Teks Anekdot: “Kenalan Siapa Lebih Hebat?”
Suatu sore yang cerah di sebuah kafe pinggir jalan, Masbayu dan Yoel duduk sambil menikmati secangkir kopi. Obrolan awal mereka ringan—tentang pekerjaan, lalu lintas, dan harga bensin yang makin naik. Namun seperti biasa, Yoel selalu punya cara untuk membuat percakapan berubah arah.
“Bayu,” katanya dengan nada bangga, “kamu tahu nggak, minggu lalu aku makan malam bareng influencer terkenal. Habis itu, aku juga ketemu anggota dewan waktu acara komunitas. Wah, kenalanku makin banyak!”
Masbayu hanya tersenyum. Ia sudah hafal gaya Yoel yang suka membanggakan koneksinya. “Wah, hebat, Yoel,” jawabnya tenang. “Tapi, kamu bener-bener kenal mereka atau cuma sempat foto bareng aja?”
Yoel terdiam sebentar, lalu tertawa canggung. “Ya, pokoknya mereka tahu aku ada, itu juga termasuk kenalan dong,” ujarnya membela diri. Ia lalu mulai menyebut nama-nama lain—mulai dari selebritas, pejabat, sampai pengusaha yang bahkan Masbayu tak pernah dengar namanya.

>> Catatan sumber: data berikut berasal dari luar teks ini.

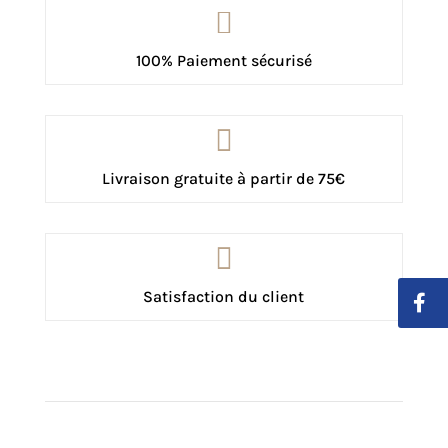

100% Paiement sécurisé

Livraison gratuite à partir de 75€

Satisfaction du client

Sambil menatap ke luar jendela, Masbayu mengaduk kopinya perlahan. “Kalau begitu, aku juga punya banyak kenalan,” katanya tiba-tiba. “Aku kenal tukang parkir yang selalu bantu jagain motorku, ibu warung yang selalu ingat pesananku, dan anak kecil yang tiap pagi senyum waktu aku lewat.”
Yoel terdiam lagi, kali ini lebih lama. Masbayu menatapnya sambil tersenyum lebar. “Nah, itulah, Yoel! Masing-masing orang punya kenalan sendiri-sendiri. Kamu kenal yang terkenal, aku kenal yang tulus. Sama-sama berharga, kan?”
Yoel akhirnya tertawa kecil sambil mengangkat cangkirnya. “Oke, aku kalah, Bayu. Kenalanmu memang nggak terkenal, tapi kayaknya lebih penting buat hidupmu.”
Masbayu mengangguk. “Dan lebih sering nyapa, dibanding kenalanmu yang cuma muncul di foto.”